__Material for this exercise__
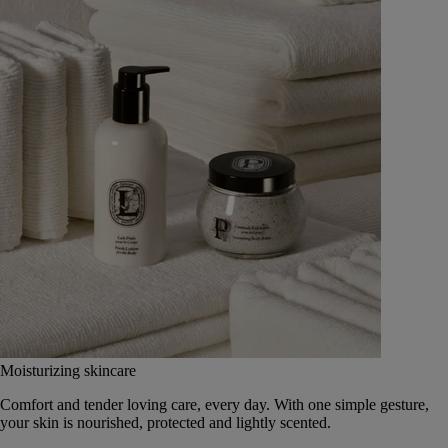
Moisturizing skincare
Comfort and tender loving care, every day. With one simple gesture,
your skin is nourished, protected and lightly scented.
* * *
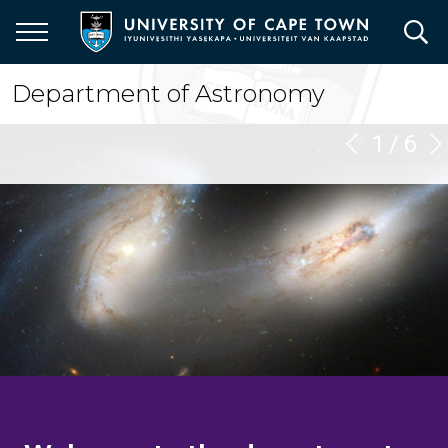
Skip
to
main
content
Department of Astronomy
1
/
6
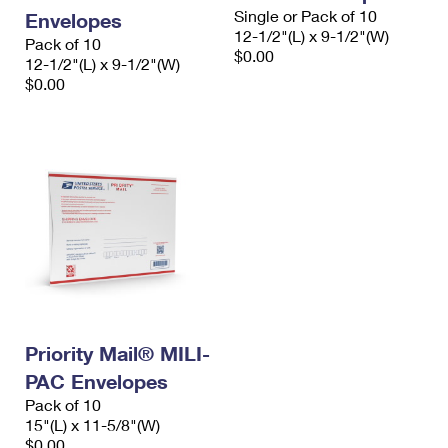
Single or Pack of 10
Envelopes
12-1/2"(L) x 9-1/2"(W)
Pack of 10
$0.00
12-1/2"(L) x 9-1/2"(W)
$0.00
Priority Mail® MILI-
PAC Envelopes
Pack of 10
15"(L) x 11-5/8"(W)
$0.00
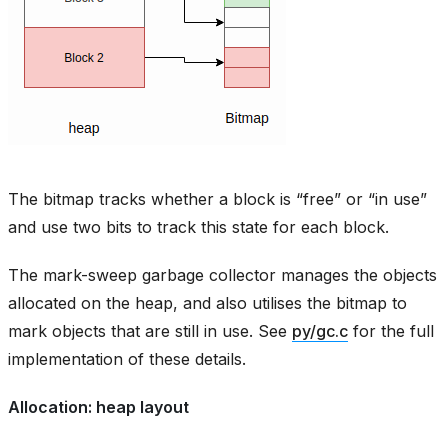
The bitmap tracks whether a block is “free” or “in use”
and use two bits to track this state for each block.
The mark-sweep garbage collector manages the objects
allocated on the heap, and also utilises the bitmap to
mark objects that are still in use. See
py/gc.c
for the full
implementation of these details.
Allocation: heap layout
---
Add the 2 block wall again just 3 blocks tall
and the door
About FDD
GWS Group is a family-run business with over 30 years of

__The problem__
Transcribe verbatim the lines beginning with the line containing "Single or Pack of 10" and ending with the line containing "Allocation: heap layout", including both of those lines, and omit the pictures from your answer.

__Solution__
Single or Pack of 10
Envelopes
12-1/2"(L) x 9-1/2"(W)
Pack of 10
$0.00
12-1/2"(L) x 9-1/2"(W)
$0.00
Priority Mail® MILI-
PAC Envelopes
Pack of 10
15"(L) x 11-5/8"(W)
$0.00
The bitmap tracks whether a block is “free” or “in use”
and use two bits to track this state for each block.
The mark-sweep garbage collector manages the objects
allocated on the heap, and also utilises the bitmap to
mark objects that are still in use. See
py/gc.c
for the full
implementation of these details.
Allocation: heap layout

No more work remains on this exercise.